Exercise brief
Lines holding the word "dasharray" must be located in the listing below and copied.

BEGIN Excerpted records

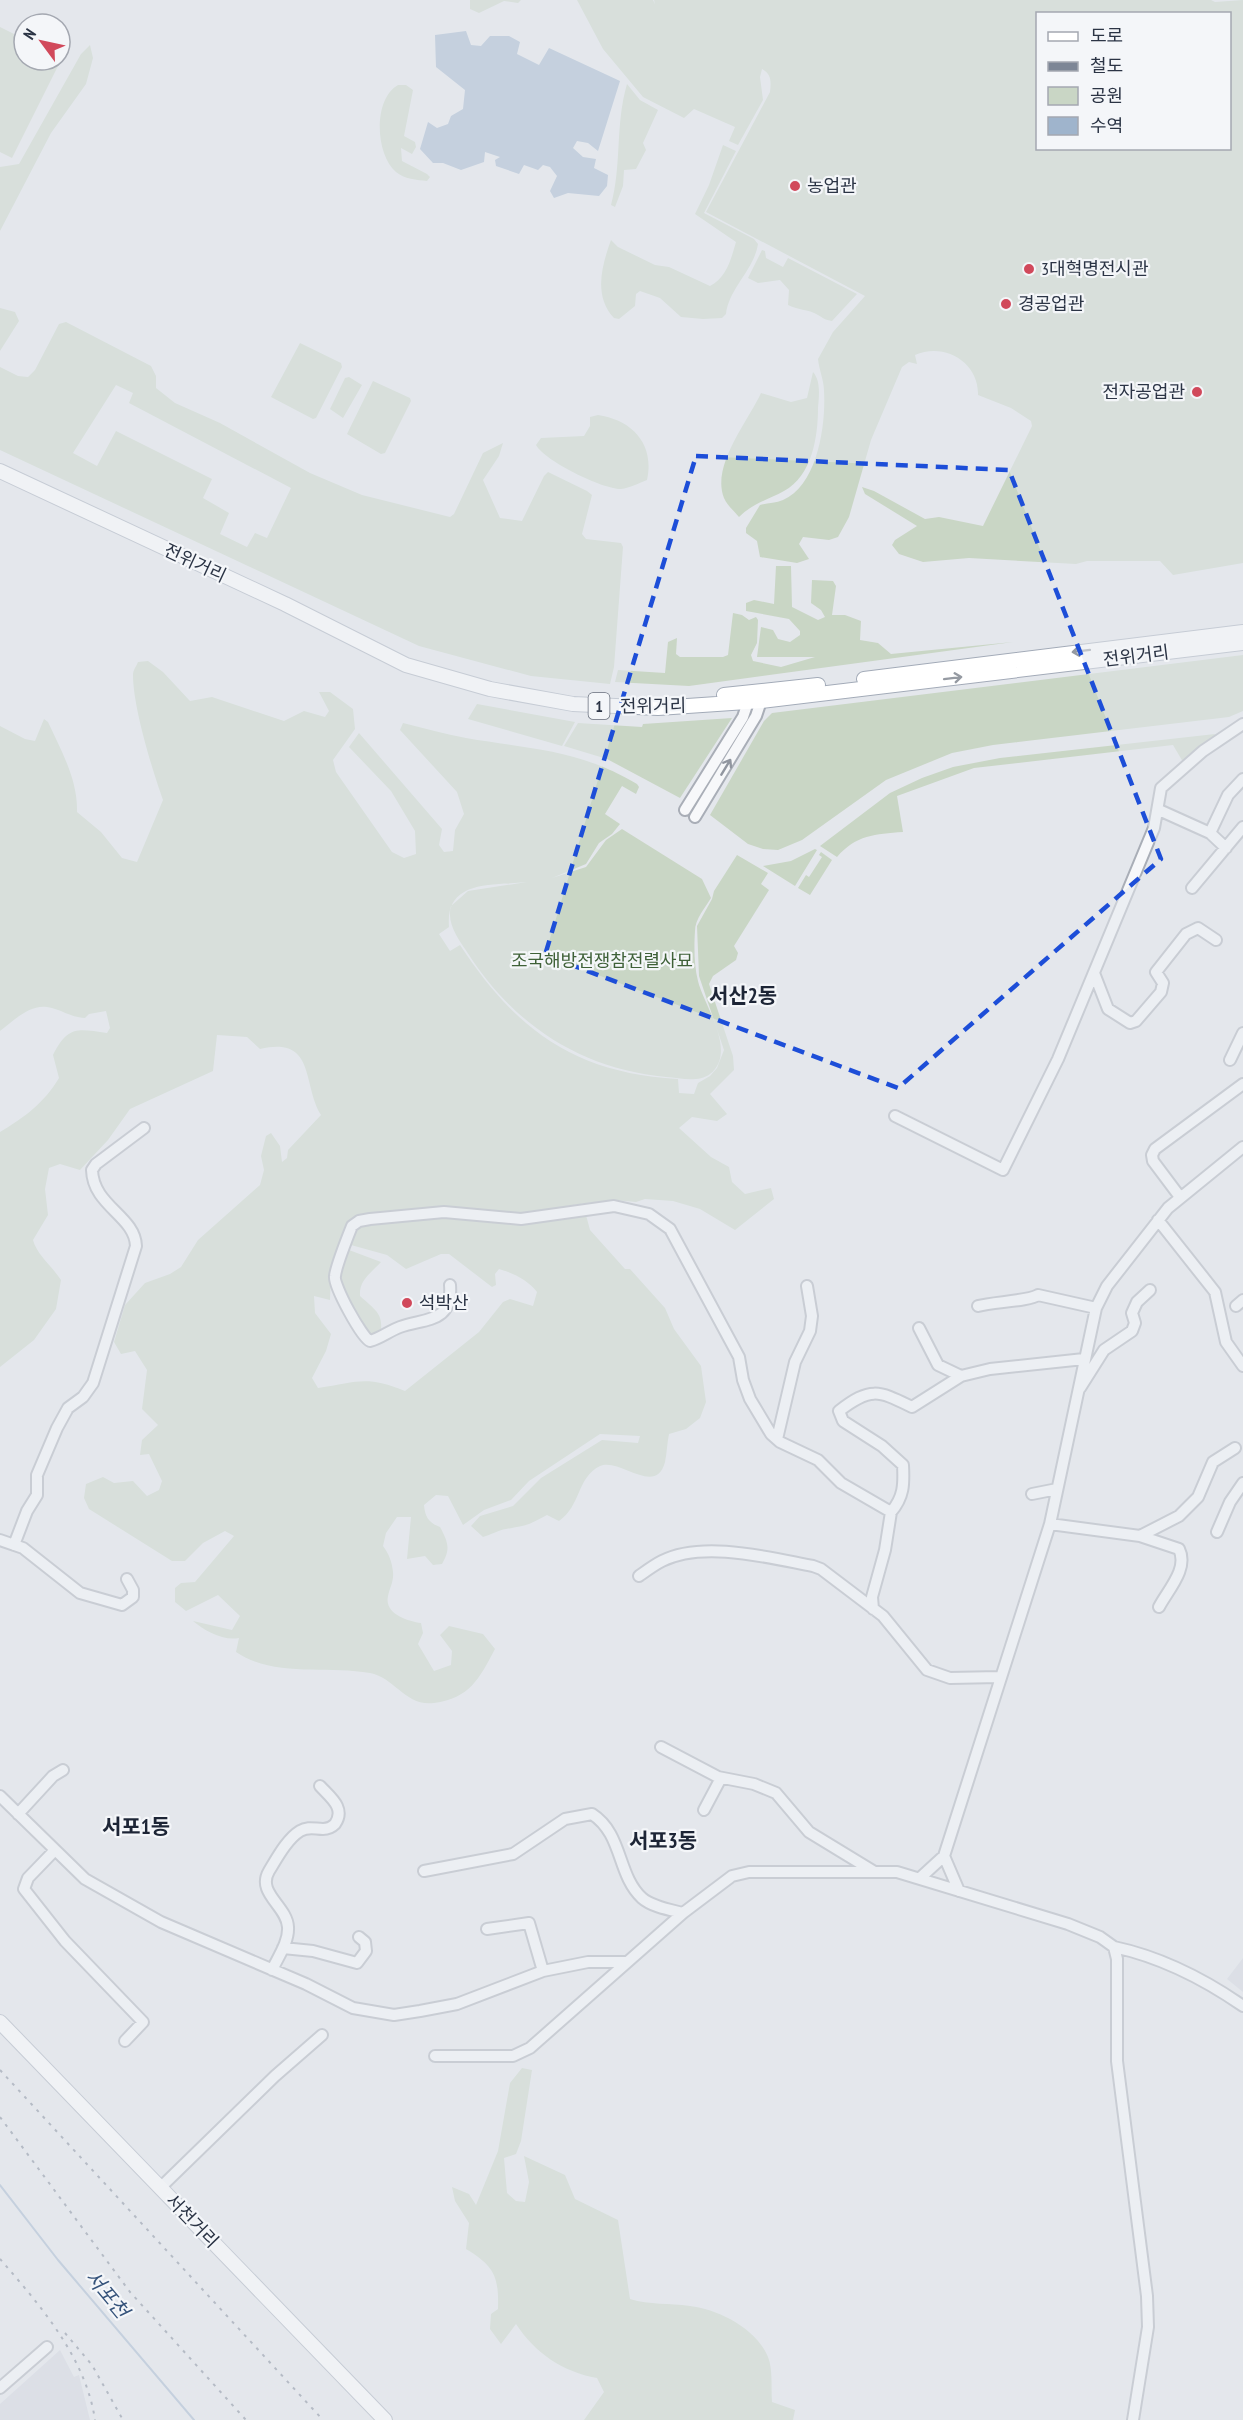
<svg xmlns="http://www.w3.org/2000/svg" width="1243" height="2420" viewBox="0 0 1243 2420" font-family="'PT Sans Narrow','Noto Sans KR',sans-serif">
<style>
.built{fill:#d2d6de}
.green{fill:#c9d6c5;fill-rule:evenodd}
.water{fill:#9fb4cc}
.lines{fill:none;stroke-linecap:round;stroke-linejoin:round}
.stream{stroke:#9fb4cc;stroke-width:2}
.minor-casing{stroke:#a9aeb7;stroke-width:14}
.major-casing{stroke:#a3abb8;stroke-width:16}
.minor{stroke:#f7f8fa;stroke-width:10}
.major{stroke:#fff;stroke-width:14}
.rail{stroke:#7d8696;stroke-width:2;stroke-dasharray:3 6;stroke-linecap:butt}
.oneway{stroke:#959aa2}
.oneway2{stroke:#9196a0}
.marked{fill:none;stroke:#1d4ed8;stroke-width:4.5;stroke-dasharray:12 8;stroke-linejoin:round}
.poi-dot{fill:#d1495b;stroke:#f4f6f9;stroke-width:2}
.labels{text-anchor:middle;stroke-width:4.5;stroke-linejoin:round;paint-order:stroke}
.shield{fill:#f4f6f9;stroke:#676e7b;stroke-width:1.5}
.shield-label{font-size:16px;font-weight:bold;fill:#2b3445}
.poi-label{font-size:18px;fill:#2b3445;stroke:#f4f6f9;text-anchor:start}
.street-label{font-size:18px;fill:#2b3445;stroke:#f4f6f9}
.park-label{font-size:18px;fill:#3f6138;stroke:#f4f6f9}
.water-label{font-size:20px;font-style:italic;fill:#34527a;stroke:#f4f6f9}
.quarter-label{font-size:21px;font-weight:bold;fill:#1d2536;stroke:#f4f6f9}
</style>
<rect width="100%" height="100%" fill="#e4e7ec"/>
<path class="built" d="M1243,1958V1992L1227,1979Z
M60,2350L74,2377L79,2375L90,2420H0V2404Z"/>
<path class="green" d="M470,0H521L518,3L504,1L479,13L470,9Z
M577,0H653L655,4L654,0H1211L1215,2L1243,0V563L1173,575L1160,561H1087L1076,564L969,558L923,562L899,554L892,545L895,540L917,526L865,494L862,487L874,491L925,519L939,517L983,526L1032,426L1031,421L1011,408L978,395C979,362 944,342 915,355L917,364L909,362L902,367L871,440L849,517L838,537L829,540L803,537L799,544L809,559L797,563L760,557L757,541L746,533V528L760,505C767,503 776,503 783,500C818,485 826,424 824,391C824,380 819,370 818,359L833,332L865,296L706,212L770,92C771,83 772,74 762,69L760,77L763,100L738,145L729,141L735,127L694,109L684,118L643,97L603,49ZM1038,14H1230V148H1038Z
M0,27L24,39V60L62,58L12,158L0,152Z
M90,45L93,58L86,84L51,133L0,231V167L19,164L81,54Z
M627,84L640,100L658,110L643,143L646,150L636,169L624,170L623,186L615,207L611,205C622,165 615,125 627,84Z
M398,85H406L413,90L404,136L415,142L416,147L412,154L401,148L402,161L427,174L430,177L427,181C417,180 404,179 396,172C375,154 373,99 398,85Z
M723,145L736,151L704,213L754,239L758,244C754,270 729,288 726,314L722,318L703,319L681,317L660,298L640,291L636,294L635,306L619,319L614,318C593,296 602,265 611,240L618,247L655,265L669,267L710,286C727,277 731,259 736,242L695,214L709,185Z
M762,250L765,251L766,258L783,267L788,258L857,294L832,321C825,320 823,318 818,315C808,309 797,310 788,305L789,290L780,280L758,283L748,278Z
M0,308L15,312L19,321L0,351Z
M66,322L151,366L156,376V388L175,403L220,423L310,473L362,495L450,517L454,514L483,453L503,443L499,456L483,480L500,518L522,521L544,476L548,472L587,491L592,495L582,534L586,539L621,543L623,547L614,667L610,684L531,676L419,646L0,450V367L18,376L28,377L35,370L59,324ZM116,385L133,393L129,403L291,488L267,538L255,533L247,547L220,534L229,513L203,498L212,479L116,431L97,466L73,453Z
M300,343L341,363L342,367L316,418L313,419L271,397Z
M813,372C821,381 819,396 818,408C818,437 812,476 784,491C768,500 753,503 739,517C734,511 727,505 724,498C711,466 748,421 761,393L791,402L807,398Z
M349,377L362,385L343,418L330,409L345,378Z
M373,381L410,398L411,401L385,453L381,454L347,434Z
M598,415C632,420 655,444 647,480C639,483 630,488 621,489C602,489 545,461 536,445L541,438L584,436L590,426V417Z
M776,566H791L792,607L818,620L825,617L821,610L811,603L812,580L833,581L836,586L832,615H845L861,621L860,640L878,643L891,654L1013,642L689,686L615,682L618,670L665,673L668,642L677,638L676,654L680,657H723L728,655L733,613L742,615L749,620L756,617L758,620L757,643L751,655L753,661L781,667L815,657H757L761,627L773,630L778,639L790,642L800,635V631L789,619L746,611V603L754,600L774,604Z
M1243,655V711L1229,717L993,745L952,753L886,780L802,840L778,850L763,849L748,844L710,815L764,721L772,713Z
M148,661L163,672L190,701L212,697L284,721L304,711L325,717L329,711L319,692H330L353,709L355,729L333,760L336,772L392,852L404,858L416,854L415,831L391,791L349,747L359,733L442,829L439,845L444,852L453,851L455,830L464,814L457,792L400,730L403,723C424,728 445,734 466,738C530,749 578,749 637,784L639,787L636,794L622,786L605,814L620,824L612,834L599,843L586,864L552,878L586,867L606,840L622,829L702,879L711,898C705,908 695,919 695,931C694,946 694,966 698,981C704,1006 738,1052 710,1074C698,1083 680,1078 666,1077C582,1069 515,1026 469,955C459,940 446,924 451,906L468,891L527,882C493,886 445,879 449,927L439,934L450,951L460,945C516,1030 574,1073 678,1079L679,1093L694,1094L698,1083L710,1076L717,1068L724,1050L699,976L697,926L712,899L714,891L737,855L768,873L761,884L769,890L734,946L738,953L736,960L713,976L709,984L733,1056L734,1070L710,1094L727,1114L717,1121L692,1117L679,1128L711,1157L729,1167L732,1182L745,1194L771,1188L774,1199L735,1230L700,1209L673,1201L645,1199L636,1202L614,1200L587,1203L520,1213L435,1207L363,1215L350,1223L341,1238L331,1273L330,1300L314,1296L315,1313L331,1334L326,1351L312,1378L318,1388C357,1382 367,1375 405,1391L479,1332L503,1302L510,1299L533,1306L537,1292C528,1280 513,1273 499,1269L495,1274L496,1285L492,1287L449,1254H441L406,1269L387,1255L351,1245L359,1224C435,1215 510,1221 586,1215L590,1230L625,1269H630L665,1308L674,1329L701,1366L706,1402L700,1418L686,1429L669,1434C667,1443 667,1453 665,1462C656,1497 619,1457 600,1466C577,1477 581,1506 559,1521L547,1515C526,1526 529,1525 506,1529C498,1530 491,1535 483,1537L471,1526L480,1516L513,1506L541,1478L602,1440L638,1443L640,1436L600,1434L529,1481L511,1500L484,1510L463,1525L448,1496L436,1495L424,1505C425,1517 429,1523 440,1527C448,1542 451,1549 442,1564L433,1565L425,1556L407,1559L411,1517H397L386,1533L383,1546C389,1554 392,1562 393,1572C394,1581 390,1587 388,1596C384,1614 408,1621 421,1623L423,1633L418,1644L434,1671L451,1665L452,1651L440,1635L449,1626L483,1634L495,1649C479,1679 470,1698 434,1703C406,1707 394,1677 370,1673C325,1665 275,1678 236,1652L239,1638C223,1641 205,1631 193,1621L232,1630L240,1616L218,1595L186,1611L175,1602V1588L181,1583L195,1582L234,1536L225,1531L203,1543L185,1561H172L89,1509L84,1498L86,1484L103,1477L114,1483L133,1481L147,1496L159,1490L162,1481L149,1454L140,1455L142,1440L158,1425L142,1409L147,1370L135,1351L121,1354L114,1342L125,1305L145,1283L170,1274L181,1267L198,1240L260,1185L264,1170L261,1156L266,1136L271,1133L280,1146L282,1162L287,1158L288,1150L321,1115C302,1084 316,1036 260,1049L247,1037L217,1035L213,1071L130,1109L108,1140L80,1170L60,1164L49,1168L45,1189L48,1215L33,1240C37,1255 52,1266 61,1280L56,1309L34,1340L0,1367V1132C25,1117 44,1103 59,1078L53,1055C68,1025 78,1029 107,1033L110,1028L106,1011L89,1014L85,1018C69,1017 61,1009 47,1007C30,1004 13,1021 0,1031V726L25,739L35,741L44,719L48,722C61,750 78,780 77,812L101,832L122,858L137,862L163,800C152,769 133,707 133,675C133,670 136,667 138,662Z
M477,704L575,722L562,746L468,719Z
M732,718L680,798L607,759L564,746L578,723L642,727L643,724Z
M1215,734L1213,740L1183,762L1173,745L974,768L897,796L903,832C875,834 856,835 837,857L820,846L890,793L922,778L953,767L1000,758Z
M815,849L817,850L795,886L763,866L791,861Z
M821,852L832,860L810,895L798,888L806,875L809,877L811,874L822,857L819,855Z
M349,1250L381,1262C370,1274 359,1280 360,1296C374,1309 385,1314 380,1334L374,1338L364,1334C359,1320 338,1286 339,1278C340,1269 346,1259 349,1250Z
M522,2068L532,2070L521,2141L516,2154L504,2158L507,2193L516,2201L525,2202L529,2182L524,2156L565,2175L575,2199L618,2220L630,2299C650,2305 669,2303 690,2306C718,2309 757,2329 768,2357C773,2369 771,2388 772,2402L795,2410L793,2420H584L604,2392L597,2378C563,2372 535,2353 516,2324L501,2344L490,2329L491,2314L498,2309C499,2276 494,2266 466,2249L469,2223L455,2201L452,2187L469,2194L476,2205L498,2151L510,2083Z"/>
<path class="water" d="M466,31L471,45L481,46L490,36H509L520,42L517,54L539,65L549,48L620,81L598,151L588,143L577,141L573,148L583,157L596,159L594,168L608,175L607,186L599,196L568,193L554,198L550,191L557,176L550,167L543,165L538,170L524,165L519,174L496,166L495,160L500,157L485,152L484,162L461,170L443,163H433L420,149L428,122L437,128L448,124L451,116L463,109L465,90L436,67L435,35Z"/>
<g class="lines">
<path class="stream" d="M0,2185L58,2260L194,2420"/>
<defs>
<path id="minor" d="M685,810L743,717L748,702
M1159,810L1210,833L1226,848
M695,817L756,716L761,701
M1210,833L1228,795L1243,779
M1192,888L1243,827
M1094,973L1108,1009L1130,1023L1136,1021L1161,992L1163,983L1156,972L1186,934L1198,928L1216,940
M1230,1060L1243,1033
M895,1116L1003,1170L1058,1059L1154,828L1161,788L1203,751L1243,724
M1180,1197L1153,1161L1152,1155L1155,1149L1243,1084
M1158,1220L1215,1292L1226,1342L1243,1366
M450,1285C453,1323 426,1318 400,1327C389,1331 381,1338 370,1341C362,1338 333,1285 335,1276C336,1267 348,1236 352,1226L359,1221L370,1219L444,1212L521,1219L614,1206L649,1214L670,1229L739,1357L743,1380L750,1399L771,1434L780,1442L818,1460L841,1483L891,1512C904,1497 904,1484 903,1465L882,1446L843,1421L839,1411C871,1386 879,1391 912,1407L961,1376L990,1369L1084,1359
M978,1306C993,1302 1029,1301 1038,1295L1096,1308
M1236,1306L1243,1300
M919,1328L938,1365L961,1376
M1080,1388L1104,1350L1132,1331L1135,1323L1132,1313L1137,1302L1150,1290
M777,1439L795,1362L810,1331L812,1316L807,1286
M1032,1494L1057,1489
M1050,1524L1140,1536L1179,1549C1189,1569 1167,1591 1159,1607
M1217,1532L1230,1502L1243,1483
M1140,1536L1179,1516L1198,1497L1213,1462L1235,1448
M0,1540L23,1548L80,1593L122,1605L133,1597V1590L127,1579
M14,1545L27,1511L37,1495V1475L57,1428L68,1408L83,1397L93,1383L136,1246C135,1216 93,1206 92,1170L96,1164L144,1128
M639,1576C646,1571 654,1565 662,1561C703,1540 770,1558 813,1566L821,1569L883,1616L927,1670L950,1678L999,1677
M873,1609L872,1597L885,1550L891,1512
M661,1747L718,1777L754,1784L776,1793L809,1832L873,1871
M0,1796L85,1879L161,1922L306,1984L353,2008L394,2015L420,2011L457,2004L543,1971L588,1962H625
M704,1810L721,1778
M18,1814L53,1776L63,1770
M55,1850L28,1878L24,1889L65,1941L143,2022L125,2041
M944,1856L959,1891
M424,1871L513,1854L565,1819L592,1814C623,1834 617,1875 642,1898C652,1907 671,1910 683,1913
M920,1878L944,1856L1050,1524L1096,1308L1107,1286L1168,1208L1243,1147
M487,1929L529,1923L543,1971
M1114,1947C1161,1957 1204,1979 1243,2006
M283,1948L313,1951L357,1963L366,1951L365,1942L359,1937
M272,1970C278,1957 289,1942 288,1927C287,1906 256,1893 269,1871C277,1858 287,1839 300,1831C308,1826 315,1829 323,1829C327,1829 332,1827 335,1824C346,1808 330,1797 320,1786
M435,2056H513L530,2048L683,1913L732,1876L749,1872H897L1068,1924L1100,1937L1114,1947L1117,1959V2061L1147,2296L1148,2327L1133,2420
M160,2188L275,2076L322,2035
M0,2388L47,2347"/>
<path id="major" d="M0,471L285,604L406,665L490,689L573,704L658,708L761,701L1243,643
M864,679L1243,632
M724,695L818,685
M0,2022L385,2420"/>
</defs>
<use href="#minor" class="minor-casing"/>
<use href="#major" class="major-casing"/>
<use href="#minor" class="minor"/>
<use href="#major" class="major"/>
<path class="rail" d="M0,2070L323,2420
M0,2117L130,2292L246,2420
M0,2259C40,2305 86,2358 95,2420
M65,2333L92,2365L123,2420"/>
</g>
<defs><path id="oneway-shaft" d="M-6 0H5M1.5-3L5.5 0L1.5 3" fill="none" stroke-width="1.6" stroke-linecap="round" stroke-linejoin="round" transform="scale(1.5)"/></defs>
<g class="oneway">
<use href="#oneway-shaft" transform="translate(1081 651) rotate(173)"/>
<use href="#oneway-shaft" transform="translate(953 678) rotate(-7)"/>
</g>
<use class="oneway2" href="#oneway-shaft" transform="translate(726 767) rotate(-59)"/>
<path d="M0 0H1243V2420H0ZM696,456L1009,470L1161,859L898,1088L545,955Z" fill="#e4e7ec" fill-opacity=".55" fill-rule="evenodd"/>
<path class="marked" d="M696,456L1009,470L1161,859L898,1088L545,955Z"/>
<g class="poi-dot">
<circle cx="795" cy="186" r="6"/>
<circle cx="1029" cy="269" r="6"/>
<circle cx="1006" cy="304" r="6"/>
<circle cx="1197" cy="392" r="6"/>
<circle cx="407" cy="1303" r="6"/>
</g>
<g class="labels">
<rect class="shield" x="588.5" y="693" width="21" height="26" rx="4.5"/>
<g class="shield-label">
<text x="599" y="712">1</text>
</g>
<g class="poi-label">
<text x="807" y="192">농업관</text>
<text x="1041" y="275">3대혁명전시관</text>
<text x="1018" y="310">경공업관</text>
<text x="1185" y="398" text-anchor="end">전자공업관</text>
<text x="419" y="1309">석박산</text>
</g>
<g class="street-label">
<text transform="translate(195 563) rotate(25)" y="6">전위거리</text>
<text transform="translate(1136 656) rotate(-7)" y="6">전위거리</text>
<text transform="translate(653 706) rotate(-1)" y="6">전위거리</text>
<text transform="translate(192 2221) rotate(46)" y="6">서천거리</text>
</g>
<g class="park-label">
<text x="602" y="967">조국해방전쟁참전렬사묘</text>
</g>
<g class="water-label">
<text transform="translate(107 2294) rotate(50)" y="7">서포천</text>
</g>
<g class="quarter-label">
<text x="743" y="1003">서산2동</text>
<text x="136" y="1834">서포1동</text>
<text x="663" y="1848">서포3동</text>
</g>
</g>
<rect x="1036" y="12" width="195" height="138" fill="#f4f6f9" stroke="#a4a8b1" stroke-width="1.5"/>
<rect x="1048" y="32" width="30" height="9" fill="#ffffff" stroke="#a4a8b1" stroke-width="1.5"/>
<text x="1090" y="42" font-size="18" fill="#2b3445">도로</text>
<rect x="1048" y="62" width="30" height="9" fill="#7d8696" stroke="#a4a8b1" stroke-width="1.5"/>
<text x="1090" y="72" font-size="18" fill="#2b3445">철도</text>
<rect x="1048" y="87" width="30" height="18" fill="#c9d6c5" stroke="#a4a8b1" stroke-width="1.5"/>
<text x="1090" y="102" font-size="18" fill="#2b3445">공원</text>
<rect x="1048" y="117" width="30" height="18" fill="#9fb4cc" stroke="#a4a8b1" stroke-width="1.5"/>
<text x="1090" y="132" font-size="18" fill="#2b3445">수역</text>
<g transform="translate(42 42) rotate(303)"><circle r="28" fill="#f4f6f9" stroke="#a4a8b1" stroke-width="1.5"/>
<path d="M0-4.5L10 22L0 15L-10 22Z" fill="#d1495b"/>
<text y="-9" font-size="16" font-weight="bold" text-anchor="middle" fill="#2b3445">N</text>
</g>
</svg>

END Excerpted records

Result of the exercise
.rail{stroke:#7d8696;stroke-width:2;stroke-dasharray:3 6;stroke-linecap:butt}
.marked{fill:none;stroke:#1d4ed8;stroke-width:4.5;stroke-dasharray:12 8;stroke-linejoin:round}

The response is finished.